A imagem mais famosa de Brasília, especialmente quando observada do alto ou em mapas, é a de um avião em pleno voo. O Eixo Monumental seria a fuselagem, enquanto as Asas Sul e Norte formariam as asas. Essa interpretação se consolidou como um dos mitos fundadores da capital federal, reforçando a visão de uma cidade moderna, planejada e orientada para o futuro.
No entanto, a verdadeira inspiração por trás do formato do Plano Piloto é mais complexa — e, segundo seu autor, Lúcio Costa, bem diferente do imaginário popular.
A Cruz, a Borboleta e o Avião
No Memorial Descritivo do Plano Piloto, apresentado em 1957, Lúcio Costa afirmou de forma categórica que o desenho da cidade nasceu do sinal da cruz, um gesto simples de tomada do território. A ideia inicial era um traçado ortogonal, baseado em dois eixos que se cruzavam.
O formato que hoje lembra um avião surgiu da adaptação desse traçado à topografia do local e à evolução do próprio projeto. O eixo curvo — que deu origem às “asas” foi concebido para acompanhar a margem do Lago Paranoá e possibilitar uma melhor distribuição das superquadras residenciais.

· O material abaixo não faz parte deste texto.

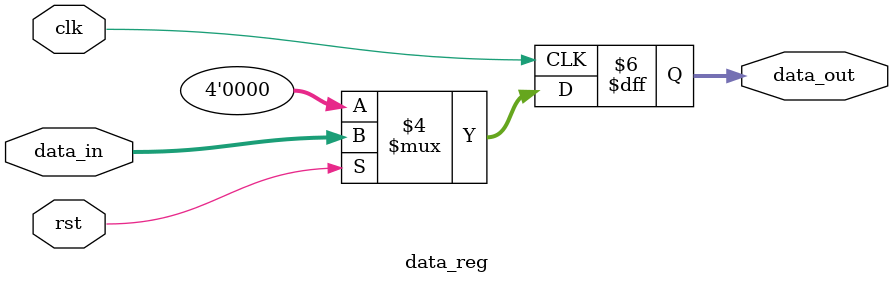
<source format=v>
module data_reg(clk,rst,data_in,data_out);

input clk,rst;
input[3:0] data_in;
output[3:0] data_out;
reg[3:0] data_out;

always@(posedge clk)
begin
	if(!rst)
		data_out <= 8'h00;
	else
		data_out <= data_in;
end
endmodule



</source>
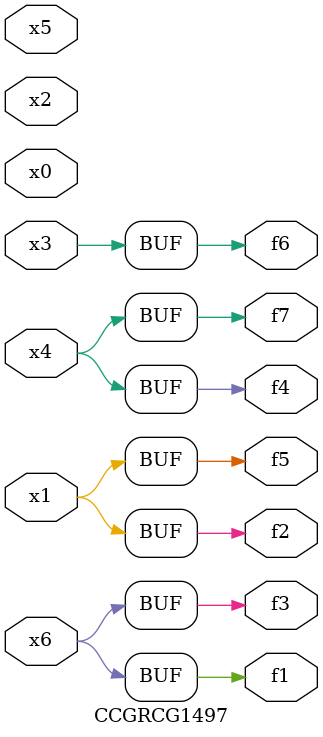
<source format=v>
module CCGRCG1497(
	input x0, x1, x2, x3, x4, x5, x6,
	output f1, f2, f3, f4, f5, f6, f7
);
	assign f1 = x6;
	assign f2 = x1;
	assign f3 = x6;
	assign f4 = x4;
	assign f5 = x1;
	assign f6 = x3;
	assign f7 = x4;
endmodule

</source>
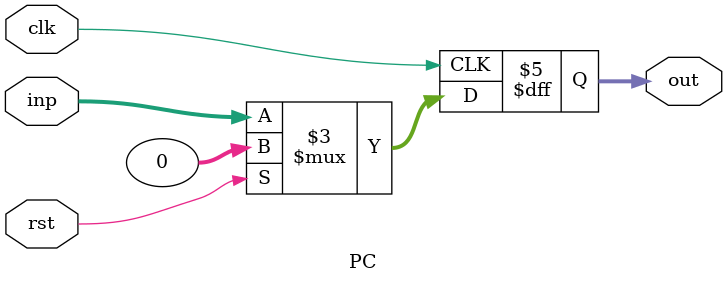
<source format=v>
`timescale 1ns / 1ps
module PC(
    input [31:0] inp,
	 input clk,
	 input rst,
	 output reg [31:0] out
    );
	 
	 always @(posedge clk) begin
	    if (rst)
		     out <= 10'b0;
		 else out <= inp;
	 end

endmodule

</source>
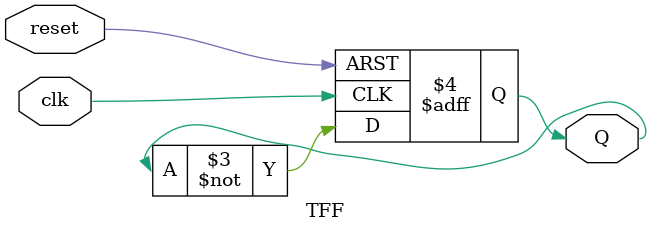
<source format=v>
module TFF(clk,Q,reset);
input clk,reset;
output reg Q;

always @(negedge clk, negedge reset) /*An if else statement need not have a begin and an end, just as in C*/
if(reset==0)
Q=0;
else
Q=~Q;

endmodule
</source>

Em diferentes declarações, Lúcio Costa chegou a comparar o desenho da cidade a uma borboleta ou a um pássaro em voo, mas nunca a um avião. A associação com a aeronave, embora sedutora, nasceu da percepção popular e acabou transformando-se em mito. Urbanistas e especialistas reafirmam: a referência ao avião não aparece em nenhum documento original do projeto. Ainda assim, a silhueta vista do espaço é tão sugestiva que a interpretação se perpetuou.
A persistência desse mito é, por si só, uma demonstração do poder simbólico da imagem e da capacidade de Brasília de inspirar narrativas que evocam modernidade, ousadia e imaginação.